How to complete this task:
The data should be duplicated exactly, with every word kept as it is.

Segment Start: Given entries

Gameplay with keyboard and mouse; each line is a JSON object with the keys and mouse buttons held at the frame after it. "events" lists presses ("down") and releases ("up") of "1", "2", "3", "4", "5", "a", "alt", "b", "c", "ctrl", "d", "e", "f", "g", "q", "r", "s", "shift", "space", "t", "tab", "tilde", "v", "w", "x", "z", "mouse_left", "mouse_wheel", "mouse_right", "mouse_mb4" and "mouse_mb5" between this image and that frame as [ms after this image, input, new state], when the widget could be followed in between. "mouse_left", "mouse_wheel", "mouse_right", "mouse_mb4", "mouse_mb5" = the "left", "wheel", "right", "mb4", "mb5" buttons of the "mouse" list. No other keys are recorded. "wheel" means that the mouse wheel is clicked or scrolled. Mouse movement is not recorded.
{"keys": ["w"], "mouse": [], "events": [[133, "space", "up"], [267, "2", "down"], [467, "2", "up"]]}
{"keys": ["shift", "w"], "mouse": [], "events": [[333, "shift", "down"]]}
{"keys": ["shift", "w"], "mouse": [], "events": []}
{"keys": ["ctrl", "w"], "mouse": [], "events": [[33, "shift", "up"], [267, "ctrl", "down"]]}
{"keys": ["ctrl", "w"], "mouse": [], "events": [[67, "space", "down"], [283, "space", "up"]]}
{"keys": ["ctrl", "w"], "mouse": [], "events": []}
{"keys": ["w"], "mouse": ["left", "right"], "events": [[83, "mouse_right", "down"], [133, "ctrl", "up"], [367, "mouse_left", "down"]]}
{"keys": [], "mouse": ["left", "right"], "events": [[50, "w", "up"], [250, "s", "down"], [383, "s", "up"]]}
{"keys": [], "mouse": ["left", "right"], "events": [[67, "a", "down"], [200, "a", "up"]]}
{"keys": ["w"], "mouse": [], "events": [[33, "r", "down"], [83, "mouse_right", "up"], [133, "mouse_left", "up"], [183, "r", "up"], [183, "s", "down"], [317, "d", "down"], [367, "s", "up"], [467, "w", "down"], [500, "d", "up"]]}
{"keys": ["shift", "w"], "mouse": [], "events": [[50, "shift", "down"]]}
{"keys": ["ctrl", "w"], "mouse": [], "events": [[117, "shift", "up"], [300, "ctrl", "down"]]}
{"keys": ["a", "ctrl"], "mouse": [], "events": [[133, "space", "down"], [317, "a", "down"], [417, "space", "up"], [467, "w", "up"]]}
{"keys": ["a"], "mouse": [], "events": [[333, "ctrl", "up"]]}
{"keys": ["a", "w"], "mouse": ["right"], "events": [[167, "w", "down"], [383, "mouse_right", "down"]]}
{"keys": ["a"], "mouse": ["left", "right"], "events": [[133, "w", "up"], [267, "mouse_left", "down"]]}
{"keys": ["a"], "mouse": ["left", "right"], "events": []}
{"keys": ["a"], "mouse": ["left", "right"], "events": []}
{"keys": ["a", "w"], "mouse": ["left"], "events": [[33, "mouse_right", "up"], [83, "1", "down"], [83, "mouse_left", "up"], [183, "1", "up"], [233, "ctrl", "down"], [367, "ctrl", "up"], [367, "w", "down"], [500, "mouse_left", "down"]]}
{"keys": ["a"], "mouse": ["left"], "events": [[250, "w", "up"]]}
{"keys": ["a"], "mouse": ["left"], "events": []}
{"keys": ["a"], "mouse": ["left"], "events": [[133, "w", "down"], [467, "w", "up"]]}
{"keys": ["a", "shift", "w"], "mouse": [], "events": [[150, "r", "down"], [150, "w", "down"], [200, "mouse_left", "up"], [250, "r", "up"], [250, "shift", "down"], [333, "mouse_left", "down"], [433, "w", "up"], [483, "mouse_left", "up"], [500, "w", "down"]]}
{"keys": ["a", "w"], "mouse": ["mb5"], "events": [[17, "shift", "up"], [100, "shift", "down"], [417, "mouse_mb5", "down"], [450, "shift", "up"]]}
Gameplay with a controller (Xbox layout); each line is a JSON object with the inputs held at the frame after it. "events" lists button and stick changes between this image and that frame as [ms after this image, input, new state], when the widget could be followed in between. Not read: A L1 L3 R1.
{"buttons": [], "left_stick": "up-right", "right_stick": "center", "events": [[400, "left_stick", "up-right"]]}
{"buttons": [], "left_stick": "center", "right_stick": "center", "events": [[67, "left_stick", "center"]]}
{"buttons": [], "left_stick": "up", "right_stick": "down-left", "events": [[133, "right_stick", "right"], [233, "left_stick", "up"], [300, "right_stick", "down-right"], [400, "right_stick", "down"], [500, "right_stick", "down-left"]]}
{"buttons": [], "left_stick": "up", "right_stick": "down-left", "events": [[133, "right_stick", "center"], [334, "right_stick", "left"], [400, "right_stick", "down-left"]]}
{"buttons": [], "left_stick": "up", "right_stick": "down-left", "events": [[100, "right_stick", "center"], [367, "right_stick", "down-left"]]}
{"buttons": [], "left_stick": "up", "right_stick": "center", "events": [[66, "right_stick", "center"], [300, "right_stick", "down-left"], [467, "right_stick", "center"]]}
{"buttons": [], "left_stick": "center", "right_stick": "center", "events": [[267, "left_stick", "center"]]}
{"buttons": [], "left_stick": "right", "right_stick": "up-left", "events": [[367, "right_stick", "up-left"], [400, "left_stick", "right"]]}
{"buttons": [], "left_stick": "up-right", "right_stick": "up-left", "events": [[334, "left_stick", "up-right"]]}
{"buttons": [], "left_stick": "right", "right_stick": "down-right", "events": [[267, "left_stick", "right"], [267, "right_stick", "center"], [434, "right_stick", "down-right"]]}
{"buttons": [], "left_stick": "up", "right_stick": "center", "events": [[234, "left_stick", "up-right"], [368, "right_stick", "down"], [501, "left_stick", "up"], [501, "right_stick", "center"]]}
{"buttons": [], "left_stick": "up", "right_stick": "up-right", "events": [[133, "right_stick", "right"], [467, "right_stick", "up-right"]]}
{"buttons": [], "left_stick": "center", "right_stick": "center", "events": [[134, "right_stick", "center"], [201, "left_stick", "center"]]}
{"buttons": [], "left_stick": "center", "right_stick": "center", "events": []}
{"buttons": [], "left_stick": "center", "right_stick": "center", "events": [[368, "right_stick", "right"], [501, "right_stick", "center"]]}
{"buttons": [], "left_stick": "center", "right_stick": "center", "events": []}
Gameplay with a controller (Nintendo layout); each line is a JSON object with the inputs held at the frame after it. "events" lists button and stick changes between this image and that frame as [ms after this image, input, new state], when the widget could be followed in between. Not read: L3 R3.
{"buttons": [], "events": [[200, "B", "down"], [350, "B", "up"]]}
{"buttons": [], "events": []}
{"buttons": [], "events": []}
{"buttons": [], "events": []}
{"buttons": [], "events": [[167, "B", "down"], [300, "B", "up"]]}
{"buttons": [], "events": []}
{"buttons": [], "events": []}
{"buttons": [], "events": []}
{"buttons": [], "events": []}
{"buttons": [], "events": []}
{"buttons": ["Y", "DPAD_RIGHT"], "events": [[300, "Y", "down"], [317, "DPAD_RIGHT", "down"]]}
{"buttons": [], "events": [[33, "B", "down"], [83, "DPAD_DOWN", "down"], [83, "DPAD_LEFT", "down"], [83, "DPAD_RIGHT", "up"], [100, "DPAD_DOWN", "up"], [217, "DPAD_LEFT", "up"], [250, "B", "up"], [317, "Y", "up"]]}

Segment End: Given entries

Response to this exercise:
Gameplay with keyboard and mouse; each line is a JSON object with the keys and mouse buttons held at the frame after it. "events" lists presses ("down") and releases ("up") of "1", "2", "3", "4", "5", "a", "alt", "b", "c", "ctrl", "d", "e", "f", "g", "q", "r", "s", "shift", "space", "t", "tab", "tilde", "v", "w", "x", "z", "mouse_left", "mouse_wheel", "mouse_right", "mouse_mb4" and "mouse_mb5" between this image and that frame as [ms after this image, input, new state], when the widget could be followed in between. "mouse_left", "mouse_wheel", "mouse_right", "mouse_mb4", "mouse_mb5" = the "left", "wheel", "right", "mb4", "mb5" buttons of the "mouse" list. No other keys are recorded. "wheel" means that the mouse wheel is clicked or scrolled. Mouse movement is not recorded.
{"keys": ["w"], "mouse": [], "events": [[133, "space", "up"], [267, "2", "down"], [467, "2", "up"]]}
{"keys": ["shift", "w"], "mouse": [], "events": [[333, "shift", "down"]]}
{"keys": ["shift", "w"], "mouse": [], "events": []}
{"keys": ["ctrl", "w"], "mouse": [], "events": [[33, "shift", "up"], [267, "ctrl", "down"]]}
{"keys": ["ctrl", "w"], "mouse": [], "events": [[67, "space", "down"], [283, "space", "up"]]}
{"keys": ["ctrl", "w"], "mouse": [], "events": []}
{"keys": ["w"], "mouse": ["left", "right"], "events": [[83, "mouse_right", "down"], [133, "ctrl", "up"], [367, "mouse_left", "down"]]}
{"keys": [], "mouse": ["left", "right"], "events": [[50, "w", "up"], [250, "s", "down"], [383, "s", "up"]]}
{"keys": [], "mouse": ["left", "right"], "events": [[67, "a", "down"], [200, "a", "up"]]}
{"keys": ["w"], "mouse": [], "events": [[33, "r", "down"], [83, "mouse_right", "up"], [133, "mouse_left", "up"], [183, "r", "up"], [183, "s", "down"], [317, "d", "down"], [367, "s", "up"], [467, "w", "down"], [500, "d", "up"]]}
{"keys": ["shift", "w"], "mouse": [], "events": [[50, "shift", "down"]]}
{"keys": ["ctrl", "w"], "mouse": [], "events": [[117, "shift", "up"], [300, "ctrl", "down"]]}
{"keys": ["a", "ctrl"], "mouse": [], "events": [[133, "space", "down"], [317, "a", "down"], [417, "space", "up"], [467, "w", "up"]]}
{"keys": ["a"], "mouse": [], "events": [[333, "ctrl", "up"]]}
{"keys": ["a", "w"], "mouse": ["right"], "events": [[167, "w", "down"], [383, "mouse_right", "down"]]}
{"keys": ["a"], "mouse": ["left", "right"], "events": [[133, "w", "up"], [267, "mouse_left", "down"]]}
{"keys": ["a"], "mouse": ["left", "right"], "events": []}
{"keys": ["a"], "mouse": ["left", "right"], "events": []}
{"keys": ["a", "w"], "mouse": ["left"], "events": [[33, "mouse_right", "up"], [83, "1", "down"], [83, "mouse_left", "up"], [183, "1", "up"], [233, "ctrl", "down"], [367, "ctrl", "up"], [367, "w", "down"], [500, "mouse_left", "down"]]}
{"keys": ["a"], "mouse": ["left"], "events": [[250, "w", "up"]]}
{"keys": ["a"], "mouse": ["left"], "events": []}
{"keys": ["a"], "mouse": ["left"], "events": [[133, "w", "down"], [467, "w", "up"]]}
{"keys": ["a", "shift", "w"], "mouse": [], "events": [[150, "r", "down"], [150, "w", "down"], [200, "mouse_left", "up"], [250, "r", "up"], [250, "shift", "down"], [333, "mouse_left", "down"], [433, "w", "up"], [483, "mouse_left", "up"], [500, "w", "down"]]}
{"keys": ["a", "w"], "mouse": ["mb5"], "events": [[17, "shift", "up"], [100, "shift", "down"], [417, "mouse_mb5", "down"], [450, "shift", "up"]]}
Gameplay with a controller (Xbox layout); each line is a JSON object with the inputs held at the frame after it. "events" lists button and stick changes between this image and that frame as [ms after this image, input, new state], when the widget could be followed in between. Not read: A L1 L3 R1.
{"buttons": [], "left_stick": "up-right", "right_stick": "center", "events": [[400, "left_stick", "up-right"]]}
{"buttons": [], "left_stick": "center", "right_stick": "center", "events": [[67, "left_stick", "center"]]}
{"buttons": [], "left_stick": "up", "right_stick": "down-left", "events": [[133, "right_stick", "right"], [233, "left_stick", "up"], [300, "right_stick", "down-right"], [400, "right_stick", "down"], [500, "right_stick", "down-left"]]}
{"buttons": [], "left_stick": "up", "right_stick": "down-left", "events": [[133, "right_stick", "center"], [334, "right_stick", "left"], [400, "right_stick", "down-left"]]}
{"buttons": [], "left_stick": "up", "right_stick": "down-left", "events": [[100, "right_stick", "center"], [367, "right_stick", "down-left"]]}
{"buttons": [], "left_stick": "up", "right_stick": "center", "events": [[66, "right_stick", "center"], [300, "right_stick", "down-left"], [467, "right_stick", "center"]]}
{"buttons": [], "left_stick": "center", "right_stick": "center", "events": [[267, "left_stick", "center"]]}
{"buttons": [], "left_stick": "right", "right_stick": "up-left", "events": [[367, "right_stick", "up-left"], [400, "left_stick", "right"]]}
{"buttons": [], "left_stick": "up-right", "right_stick": "up-left", "events": [[334, "left_stick", "up-right"]]}
{"buttons": [], "left_stick": "right", "right_stick": "down-right", "events": [[267, "left_stick", "right"], [267, "right_stick", "center"], [434, "right_stick", "down-right"]]}
{"buttons": [], "left_stick": "up", "right_stick": "center", "events": [[234, "left_stick", "up-right"], [368, "right_stick", "down"], [501, "left_stick", "up"], [501, "right_stick", "center"]]}
{"buttons": [], "left_stick": "up", "right_stick": "up-right", "events": [[133, "right_stick", "right"], [467, "right_stick", "up-right"]]}
{"buttons": [], "left_stick": "center", "right_stick": "center", "events": [[134, "right_stick", "center"], [201, "left_stick", "center"]]}
{"buttons": [], "left_stick": "center", "right_stick": "center", "events": []}
{"buttons": [], "left_stick": "center", "right_stick": "center", "events": [[368, "right_stick", "right"], [501, "right_stick", "center"]]}
{"buttons": [], "left_stick": "center", "right_stick": "center", "events": []}
Gameplay with a controller (Nintendo layout); each line is a JSON object with the inputs held at the frame after it. "events" lists button and stick changes between this image and that frame as [ms after this image, input, new state], when the widget could be followed in between. Not read: L3 R3.
{"buttons": [], "events": [[200, "B", "down"], [350, "B", "up"]]}
{"buttons": [], "events": []}
{"buttons": [], "events": []}
{"buttons": [], "events": []}
{"buttons": [], "events": [[167, "B", "down"], [300, "B", "up"]]}
{"buttons": [], "events": []}
{"buttons": [], "events": []}
{"buttons": [], "events": []}
{"buttons": [], "events": []}
{"buttons": [], "events": []}
{"buttons": ["Y", "DPAD_RIGHT"], "events": [[300, "Y", "down"], [317, "DPAD_RIGHT", "down"]]}
{"buttons": [], "events": [[33, "B", "down"], [83, "DPAD_DOWN", "down"], [83, "DPAD_LEFT", "down"], [83, "DPAD_RIGHT", "up"], [100, "DPAD_DOWN", "up"], [217, "DPAD_LEFT", "up"], [250, "B", "up"], [317, "Y", "up"]]}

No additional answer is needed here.